» What to work on
Reproduce everything from "Not many of" down to "Theoretical Girls instead." in the text below on the No Wave music scene, word for word.

» Given text

The key No Wave bands - Mars, James Chance and The Contortions, Teenage Jesus and the Jerks (led by the queen of No Wave, Lydia Lunch) and DNA (featuring Arto Lindsay, No Wave's answer to David Byrne) - didn't quite replicate the crossover success of their punk predecessors; the music was far too dense and deconstructed for the pop world's palate. Uninterested in rehashing established rock'n'roll styles and uninfluenced by anything that had come before, No Wavers used the instruments of rock - guitar, drums, bass - to turn the music back on itself. It was anarchy of a different kind, set to a throbbing, distorted sound and dirty, dislocated beats.

No Wave: Post-Punk. Underground. New York. 1976-1980 maps the musical bubble that blew up around Manhattan's Lower East Side, unravelling the strands that connected all the different bands and musical projects that emerged from the scene, and getting eyewitness accounts from just about every scenester who flitted between the art galleries of Soho and the dives of the East Village during that period.

Co-writer Thurston Moore moved to Manhattan in 1977 and joined a band called The Coachmen - that's him in the photo on Page 37, standing at the side of the stage in a white shirt, intently watching DNA in action. Moore later played in a band with Lydia Lunch, and you could say he took the No Wave aesthetic to new heights via his own seminal band, Sonic Youth.

THE BANDS THAT sprang out of this germ-ridden hotbed included The Gynecologists, Red Transistor - whose leader, Von LMO, routinely chainsawed his organ in half - Information, Blinding Headache, Theoretical Girls, Jack Ruby, The N Dodo Band, Mofungo and Tone Death.

The undoubted godfathers of No Wave, however, were electrobilly duo Suicide, whose fusion of Warholian art attack and spaced-out dissonance was an inspiration to many nascent No Wave bands. Alan Vega and Martin Rev were adopted as father figures by Lydia Lunch and James Chance, and their clash of pop, art, theatrics and situationism became a template of sorts for the movement.

For its part, No Wave influenced not only Sonic Youth but a whole wave of NY bands, from the art-school disco of The Rapture to the stentorian march of Interpol. But while punk and New Wave produced their fair share of classic records, No Wave left little in the way of recorded treasures. The real action was happening live, in places such as Max's Kansas City, which welcomed these new art terrorists, and in art galleries, exhibition spaces and lofts. It was an amorphous scene, with bands changing line-ups on an almost daily basis, musicians drifting in and out of each other's bands like wife-swapping neighbours, and bands breaking up as quickly as they formed. Few had the financial wherewithal to even think about making an album, but most managed to kick up quite a racket before quickly burning out.

Not many of No Wave's major players could even play, let alone lay down tracks in a studio. Most had come to New York to get involved in the art world, but when they discovered that every other artist there wanted to work in the medium of music, they grabbed the nearest instrument and the closest colleague and formed a band. Gigs were booked even before songs were written, and live shows were largely shambolic, improvised affairs. (DNA's fragmented, primitive songs, on the other hand, were rehearsed down to the last discordant note). Glenn Branca had come to New York from Harrisburg, Pennsylvania to work in experimental theatre, but ended up forming Theoretical Girls instead.

» Study material
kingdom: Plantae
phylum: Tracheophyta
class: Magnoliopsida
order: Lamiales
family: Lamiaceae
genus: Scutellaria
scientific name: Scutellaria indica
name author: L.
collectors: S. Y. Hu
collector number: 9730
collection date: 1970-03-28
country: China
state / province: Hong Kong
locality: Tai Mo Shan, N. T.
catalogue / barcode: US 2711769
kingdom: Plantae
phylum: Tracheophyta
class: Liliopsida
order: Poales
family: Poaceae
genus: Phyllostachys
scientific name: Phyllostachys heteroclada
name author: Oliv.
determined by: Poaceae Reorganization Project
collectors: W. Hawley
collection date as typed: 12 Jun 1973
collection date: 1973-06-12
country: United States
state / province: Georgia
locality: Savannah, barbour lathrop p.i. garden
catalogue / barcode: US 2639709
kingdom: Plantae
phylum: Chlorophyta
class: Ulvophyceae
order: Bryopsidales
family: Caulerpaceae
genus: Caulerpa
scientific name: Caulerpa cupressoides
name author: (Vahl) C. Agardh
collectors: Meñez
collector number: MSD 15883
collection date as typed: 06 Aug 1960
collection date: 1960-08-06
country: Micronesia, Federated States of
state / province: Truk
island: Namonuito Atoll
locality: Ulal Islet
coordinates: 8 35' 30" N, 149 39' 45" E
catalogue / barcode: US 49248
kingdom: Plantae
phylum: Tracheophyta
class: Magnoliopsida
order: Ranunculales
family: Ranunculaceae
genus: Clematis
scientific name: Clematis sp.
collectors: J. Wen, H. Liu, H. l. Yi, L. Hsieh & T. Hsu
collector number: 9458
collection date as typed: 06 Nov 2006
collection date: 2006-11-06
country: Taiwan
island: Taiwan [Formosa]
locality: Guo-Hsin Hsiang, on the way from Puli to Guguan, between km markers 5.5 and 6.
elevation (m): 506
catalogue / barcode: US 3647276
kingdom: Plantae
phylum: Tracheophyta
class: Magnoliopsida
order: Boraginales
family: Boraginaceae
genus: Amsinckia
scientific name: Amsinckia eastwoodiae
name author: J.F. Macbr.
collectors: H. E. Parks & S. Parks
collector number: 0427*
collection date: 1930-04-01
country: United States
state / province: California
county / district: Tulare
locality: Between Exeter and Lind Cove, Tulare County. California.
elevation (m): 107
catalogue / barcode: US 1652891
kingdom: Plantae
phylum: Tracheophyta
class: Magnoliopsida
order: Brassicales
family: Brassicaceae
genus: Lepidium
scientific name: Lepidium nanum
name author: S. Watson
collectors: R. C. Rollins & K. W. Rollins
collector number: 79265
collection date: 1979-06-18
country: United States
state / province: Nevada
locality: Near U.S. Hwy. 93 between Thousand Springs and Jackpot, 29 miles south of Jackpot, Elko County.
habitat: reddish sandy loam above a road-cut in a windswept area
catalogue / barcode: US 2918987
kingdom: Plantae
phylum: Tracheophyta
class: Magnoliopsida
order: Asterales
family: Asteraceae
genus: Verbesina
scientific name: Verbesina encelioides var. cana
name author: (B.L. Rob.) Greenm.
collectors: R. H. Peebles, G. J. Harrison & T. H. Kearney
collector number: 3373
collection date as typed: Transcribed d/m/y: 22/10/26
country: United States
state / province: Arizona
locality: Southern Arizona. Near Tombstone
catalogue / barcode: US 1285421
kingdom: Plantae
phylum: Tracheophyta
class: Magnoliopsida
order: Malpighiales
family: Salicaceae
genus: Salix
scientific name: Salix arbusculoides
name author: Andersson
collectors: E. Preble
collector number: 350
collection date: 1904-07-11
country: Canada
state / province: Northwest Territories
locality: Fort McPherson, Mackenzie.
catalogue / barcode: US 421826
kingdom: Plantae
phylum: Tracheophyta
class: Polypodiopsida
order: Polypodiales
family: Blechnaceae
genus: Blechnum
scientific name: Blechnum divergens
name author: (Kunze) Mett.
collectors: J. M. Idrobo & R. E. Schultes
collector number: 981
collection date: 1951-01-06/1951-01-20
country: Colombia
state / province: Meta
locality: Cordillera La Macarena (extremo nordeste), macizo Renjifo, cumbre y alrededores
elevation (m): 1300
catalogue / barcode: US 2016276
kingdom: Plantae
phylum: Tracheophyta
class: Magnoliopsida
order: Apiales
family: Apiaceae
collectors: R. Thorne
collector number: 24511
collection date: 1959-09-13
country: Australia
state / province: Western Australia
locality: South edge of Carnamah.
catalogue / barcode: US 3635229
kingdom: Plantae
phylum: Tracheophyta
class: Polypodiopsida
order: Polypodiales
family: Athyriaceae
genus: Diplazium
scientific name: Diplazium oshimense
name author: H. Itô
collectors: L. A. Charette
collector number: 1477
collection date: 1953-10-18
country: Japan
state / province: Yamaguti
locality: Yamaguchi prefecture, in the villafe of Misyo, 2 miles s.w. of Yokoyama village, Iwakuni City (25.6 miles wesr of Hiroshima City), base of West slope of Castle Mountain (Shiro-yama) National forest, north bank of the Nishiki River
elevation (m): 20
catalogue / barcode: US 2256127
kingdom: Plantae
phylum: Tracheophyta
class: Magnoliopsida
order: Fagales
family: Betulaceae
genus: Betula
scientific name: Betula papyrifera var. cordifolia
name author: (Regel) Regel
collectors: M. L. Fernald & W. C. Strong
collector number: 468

» Response for this exercise
Not many of No Wave's major players could even play, let alone lay down tracks in a studio. Most had come to New York to get involved in the art world, but when they discovered that every other artist there wanted to work in the medium of music, they grabbed the nearest instrument and the closest colleague and formed a band. Gigs were booked even before songs were written, and live shows were largely shambolic, improvised affairs. (DNA's fragmented, primitive songs, on the other hand, were rehearsed down to the last discordant note). Glenn Branca had come to New York from Harrisburg, Pennsylvania to work in experimental theatre, but ended up forming Theoretical Girls instead.